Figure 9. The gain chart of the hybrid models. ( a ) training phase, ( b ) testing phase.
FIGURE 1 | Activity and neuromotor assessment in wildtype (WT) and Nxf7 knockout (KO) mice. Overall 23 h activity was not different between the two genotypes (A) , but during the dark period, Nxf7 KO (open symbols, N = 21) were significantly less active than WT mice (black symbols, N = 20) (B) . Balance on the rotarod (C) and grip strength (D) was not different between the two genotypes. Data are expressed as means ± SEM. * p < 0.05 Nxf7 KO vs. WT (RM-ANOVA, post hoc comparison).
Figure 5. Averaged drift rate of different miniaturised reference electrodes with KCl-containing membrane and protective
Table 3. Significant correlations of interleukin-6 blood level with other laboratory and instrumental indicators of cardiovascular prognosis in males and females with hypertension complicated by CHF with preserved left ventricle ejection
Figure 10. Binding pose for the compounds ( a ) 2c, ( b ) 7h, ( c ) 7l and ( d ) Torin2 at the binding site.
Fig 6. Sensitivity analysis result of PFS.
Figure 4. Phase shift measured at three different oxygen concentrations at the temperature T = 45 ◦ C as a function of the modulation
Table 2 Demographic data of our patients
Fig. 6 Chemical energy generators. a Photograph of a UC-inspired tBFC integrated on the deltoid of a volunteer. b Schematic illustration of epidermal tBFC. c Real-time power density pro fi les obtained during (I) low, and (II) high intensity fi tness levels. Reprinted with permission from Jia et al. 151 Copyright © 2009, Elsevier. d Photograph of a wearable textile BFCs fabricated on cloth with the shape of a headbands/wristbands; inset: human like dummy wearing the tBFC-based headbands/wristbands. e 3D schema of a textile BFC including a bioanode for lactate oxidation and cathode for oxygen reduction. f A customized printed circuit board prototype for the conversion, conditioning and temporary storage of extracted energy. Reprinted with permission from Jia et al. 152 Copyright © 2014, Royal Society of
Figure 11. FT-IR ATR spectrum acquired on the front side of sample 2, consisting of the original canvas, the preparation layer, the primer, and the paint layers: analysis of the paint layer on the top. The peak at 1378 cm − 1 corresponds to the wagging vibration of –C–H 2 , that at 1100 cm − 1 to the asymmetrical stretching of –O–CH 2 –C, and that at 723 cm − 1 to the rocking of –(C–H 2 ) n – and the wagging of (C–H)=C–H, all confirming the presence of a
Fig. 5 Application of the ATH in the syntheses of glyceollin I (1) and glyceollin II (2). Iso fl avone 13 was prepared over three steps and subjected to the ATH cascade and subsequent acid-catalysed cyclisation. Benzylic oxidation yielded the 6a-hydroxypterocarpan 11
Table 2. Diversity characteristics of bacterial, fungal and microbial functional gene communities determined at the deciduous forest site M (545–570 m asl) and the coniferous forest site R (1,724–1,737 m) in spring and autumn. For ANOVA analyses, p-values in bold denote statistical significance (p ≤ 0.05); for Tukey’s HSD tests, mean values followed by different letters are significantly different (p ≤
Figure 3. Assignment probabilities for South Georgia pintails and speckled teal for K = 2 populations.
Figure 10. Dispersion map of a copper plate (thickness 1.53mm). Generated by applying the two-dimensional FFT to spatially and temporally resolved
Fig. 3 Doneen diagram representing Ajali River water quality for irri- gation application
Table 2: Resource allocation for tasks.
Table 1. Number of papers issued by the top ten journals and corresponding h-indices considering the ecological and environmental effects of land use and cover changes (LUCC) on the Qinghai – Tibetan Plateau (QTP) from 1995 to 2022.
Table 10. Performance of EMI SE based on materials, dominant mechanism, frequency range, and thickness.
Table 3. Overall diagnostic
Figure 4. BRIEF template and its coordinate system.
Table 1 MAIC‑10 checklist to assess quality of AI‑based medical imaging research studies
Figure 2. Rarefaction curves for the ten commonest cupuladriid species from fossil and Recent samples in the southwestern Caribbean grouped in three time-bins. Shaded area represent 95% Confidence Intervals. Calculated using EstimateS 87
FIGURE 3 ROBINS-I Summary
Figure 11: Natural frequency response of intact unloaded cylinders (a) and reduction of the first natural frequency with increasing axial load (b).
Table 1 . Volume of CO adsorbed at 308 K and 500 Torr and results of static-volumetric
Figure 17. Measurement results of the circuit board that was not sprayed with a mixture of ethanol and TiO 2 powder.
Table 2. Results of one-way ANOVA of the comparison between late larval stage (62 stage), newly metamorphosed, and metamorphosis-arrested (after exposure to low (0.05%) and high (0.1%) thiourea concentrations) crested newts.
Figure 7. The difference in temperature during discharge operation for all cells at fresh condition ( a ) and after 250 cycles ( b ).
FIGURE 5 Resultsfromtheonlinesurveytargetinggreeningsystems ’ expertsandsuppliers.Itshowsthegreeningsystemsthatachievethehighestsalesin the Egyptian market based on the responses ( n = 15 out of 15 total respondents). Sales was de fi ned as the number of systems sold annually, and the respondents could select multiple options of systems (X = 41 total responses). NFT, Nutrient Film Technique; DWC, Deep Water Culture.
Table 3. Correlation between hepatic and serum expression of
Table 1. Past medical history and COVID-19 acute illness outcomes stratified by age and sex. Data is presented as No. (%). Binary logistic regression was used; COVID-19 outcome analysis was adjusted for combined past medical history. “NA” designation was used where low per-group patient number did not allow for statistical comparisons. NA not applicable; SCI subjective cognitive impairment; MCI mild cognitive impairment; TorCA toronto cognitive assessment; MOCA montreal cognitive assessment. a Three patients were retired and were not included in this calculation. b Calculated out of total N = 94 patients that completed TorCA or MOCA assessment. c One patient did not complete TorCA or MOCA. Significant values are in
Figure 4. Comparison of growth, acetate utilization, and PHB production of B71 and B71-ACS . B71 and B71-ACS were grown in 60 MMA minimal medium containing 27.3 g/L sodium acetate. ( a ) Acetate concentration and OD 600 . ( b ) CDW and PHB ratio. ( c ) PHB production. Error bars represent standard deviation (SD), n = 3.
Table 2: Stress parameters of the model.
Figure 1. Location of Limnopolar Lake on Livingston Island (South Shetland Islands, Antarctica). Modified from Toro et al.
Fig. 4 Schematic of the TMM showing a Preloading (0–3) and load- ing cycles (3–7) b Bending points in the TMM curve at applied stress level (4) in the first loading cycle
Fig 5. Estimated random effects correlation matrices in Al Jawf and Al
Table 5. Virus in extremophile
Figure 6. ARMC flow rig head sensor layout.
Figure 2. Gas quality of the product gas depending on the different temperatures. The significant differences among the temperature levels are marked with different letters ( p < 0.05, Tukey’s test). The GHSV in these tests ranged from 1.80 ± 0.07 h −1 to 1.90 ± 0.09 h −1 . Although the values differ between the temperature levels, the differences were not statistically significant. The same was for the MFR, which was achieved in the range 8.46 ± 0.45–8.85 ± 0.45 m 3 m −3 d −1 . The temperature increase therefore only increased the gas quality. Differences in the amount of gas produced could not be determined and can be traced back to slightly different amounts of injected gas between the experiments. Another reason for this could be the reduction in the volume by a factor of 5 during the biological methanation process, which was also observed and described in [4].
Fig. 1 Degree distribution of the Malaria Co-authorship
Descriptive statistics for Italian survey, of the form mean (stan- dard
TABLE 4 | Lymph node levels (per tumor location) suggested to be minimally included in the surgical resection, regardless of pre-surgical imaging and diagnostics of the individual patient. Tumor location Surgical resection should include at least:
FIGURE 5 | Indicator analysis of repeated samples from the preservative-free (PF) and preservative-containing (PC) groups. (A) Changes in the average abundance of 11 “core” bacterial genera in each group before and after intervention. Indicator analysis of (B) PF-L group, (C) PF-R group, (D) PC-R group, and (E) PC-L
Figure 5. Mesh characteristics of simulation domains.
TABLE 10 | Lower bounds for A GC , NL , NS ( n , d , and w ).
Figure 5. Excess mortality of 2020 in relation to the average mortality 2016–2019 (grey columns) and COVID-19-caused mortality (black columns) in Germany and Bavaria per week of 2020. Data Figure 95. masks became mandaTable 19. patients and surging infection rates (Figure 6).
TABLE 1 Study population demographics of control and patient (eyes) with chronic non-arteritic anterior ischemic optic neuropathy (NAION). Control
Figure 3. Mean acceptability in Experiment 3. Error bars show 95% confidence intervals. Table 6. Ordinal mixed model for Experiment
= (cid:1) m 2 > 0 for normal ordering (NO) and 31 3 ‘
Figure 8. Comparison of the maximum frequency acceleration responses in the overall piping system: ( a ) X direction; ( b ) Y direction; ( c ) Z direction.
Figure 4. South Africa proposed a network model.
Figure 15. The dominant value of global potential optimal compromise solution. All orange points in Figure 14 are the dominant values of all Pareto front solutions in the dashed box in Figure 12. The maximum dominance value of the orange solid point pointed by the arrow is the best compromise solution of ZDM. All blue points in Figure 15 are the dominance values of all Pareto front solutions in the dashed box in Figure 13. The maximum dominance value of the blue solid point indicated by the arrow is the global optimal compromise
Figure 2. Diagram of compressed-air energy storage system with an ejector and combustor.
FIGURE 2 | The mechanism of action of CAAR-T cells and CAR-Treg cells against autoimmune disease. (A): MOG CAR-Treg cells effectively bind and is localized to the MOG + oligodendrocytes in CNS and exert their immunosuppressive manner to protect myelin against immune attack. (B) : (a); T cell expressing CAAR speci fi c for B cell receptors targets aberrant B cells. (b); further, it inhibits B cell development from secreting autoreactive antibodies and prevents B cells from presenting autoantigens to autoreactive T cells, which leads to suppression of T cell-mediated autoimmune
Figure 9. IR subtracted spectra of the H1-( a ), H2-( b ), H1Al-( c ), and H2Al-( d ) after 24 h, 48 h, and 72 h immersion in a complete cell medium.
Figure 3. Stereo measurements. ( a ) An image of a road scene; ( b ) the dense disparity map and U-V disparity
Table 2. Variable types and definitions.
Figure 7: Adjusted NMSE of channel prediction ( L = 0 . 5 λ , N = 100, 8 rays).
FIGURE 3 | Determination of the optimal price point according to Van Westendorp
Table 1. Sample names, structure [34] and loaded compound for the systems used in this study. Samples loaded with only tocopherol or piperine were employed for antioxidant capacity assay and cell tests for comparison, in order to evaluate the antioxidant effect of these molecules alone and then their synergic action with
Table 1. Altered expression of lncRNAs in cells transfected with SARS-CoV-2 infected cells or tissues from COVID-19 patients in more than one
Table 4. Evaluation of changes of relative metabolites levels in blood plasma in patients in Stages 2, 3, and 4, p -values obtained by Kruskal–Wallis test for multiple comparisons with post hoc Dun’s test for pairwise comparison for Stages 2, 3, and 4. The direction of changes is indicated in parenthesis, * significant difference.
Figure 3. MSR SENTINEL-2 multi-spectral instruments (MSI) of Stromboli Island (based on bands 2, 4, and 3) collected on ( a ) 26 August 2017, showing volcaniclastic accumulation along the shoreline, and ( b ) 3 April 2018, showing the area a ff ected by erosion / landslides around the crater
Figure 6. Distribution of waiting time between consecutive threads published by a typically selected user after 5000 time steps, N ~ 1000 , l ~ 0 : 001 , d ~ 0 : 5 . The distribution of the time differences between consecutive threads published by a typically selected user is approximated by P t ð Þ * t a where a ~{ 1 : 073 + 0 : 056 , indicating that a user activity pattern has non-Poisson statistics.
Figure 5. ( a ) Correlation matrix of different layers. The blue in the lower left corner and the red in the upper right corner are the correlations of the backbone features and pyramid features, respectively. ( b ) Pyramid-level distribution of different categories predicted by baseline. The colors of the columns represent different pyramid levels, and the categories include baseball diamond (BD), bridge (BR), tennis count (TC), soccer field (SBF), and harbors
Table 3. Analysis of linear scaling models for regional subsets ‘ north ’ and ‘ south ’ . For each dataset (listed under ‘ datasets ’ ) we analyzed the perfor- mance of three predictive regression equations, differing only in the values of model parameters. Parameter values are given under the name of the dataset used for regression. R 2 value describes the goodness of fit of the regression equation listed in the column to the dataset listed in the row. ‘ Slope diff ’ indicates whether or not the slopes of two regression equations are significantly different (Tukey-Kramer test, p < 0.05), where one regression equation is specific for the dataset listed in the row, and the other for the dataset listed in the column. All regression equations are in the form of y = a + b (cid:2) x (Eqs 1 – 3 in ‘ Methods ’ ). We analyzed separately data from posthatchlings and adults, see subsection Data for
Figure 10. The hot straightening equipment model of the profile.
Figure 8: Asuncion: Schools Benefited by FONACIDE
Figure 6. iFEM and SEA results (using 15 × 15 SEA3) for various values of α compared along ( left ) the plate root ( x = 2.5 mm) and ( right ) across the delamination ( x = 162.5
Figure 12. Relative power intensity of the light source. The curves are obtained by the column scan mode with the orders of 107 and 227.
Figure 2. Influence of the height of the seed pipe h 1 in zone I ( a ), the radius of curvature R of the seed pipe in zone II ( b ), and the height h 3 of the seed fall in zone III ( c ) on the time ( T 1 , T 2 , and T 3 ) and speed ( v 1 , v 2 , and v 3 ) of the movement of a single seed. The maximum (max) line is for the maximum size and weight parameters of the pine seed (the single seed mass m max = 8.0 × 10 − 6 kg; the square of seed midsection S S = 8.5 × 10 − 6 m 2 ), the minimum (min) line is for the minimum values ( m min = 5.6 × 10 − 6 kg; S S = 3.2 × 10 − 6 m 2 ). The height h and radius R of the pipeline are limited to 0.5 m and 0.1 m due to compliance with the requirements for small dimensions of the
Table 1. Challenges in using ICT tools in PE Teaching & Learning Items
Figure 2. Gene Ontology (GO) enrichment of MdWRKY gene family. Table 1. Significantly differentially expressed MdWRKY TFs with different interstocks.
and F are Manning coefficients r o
════════════════════
Task to complete: Using the records above, restate word for word the lines from the one with "Figure 3. Stereo" through the one with "Figure 6. Distribution", both included.

Final answer:
Figure 3. Stereo measurements. ( a ) An image of a road scene; ( b ) the dense disparity map and U-V disparity
Table 2. Variable types and definitions.
Figure 7: Adjusted NMSE of channel prediction ( L = 0 . 5 λ , N = 100, 8 rays).
FIGURE 3 | Determination of the optimal price point according to Van Westendorp
Table 1. Sample names, structure [34] and loaded compound for the systems used in this study. Samples loaded with only tocopherol or piperine were employed for antioxidant capacity assay and cell tests for comparison, in order to evaluate the antioxidant effect of these molecules alone and then their synergic action with
Table 1. Altered expression of lncRNAs in cells transfected with SARS-CoV-2 infected cells or tissues from COVID-19 patients in more than one
Table 4. Evaluation of changes of relative metabolites levels in blood plasma in patients in Stages 2, 3, and 4, p -values obtained by Kruskal–Wallis test for multiple comparisons with post hoc Dun’s test for pairwise comparison for Stages 2, 3, and 4. The direction of changes is indicated in parenthesis, * significant difference.
Figure 3. MSR SENTINEL-2 multi-spectral instruments (MSI) of Stromboli Island (based on bands 2, 4, and 3) collected on ( a ) 26 August 2017, showing volcaniclastic accumulation along the shoreline, and ( b ) 3 April 2018, showing the area a ff ected by erosion / landslides around the crater
Figure 6. Distribution of waiting time between consecutive threads published by a typically selected user after 5000 time steps, N ~ 1000 , l ~ 0 : 001 , d ~ 0 : 5 . The distribution of the time differences between consecutive threads published by a typically selected user is approximated by P t ð Þ * t a where a ~{ 1 : 073 + 0 : 056 , indicating that a user activity pattern has non-Poisson statistics.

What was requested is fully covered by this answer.